More than 400 homes were flooded, forcing ecacuation of 3,000 people to higher ground at one point, according to the reports. The floods also cut off access to 14 towns and damaged more than an estimated 45,000 acres of farmlands.

Known as the home of Cuba’s best tobacco, Pinar del Rio also lost 86 tons of tobacco leaves and seven curing warehouses collapsed. Another 71 curing houses suffered roof damage, the reports noted, hinting at possible humidity problems for the stored leaves.

The reports did not estimate the cost of the damages, but noted that several local residents had said that it was the worst flooding they had seen since Hurricane Alberto in 1982, which left 23 dead in Cuba.

Granma reported one silver lining to the rains: The province’s 24 dams accumulated 187 million cubic meters of water in just six days and currently stand at 83 percent of total capacity.

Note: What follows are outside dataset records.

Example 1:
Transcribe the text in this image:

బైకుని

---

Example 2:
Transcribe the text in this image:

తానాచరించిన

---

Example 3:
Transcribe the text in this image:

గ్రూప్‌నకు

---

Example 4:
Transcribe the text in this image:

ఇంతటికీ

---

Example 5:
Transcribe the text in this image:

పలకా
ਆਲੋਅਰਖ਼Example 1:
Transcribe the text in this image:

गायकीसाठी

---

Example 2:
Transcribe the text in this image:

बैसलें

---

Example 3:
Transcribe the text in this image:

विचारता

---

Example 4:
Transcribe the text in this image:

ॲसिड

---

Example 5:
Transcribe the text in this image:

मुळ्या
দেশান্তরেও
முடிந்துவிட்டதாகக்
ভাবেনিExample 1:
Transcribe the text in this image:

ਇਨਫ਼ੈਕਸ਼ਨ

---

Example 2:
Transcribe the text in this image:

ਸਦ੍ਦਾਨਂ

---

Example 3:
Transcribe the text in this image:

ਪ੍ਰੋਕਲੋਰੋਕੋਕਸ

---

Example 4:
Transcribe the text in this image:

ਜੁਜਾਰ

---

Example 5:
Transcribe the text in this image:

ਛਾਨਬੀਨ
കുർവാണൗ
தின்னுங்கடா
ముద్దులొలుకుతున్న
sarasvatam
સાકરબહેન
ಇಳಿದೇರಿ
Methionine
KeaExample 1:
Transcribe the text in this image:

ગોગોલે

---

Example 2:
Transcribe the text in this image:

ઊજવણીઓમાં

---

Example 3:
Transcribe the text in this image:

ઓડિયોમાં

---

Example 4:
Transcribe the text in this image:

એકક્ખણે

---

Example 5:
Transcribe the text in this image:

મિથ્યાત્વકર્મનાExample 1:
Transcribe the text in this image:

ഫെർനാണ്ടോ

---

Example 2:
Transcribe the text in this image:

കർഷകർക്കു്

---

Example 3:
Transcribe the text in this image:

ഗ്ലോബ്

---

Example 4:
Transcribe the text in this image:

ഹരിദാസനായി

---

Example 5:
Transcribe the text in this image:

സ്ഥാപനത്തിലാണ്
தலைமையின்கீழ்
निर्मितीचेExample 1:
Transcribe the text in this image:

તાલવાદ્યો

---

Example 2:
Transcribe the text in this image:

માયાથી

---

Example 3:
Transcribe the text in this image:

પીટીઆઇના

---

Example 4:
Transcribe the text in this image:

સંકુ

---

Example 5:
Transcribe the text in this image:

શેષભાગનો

Just three days earlier, they were reported at 59 percent of capacity.

The rains came from a low pressure system that formed off Mexico’s Yucatan Peninsula on Wednesday and headed north, turning into Hurricane Andrea before it hit Florida’s Big Bend, crossed the state and went up the U.S. Eastern Seaboard.

Gladys Martínez Verdecia, president of the Pinar del Rio provincial Civil Defense, was reported in the Cuban media to have urged residents to boil or put chlorine in their drinking water and tighten sanitary measures to avoid the spread of diseases.

Cholera appeared in Cuba for the first time in a century last year after heavy rains in the eastern Bayamo area flooded latrines and contaminated water wells. More cases were reported earlier this week in nearby Santiago de Cuba and Guantánamo.

Cuban blogger Yoani Sánchez tweeted from Santiago on Friday that some buildings still require visitors to wash their hands at bowls of chlorinated water placed at their entryways, “the ghost of cholera that still haunts.”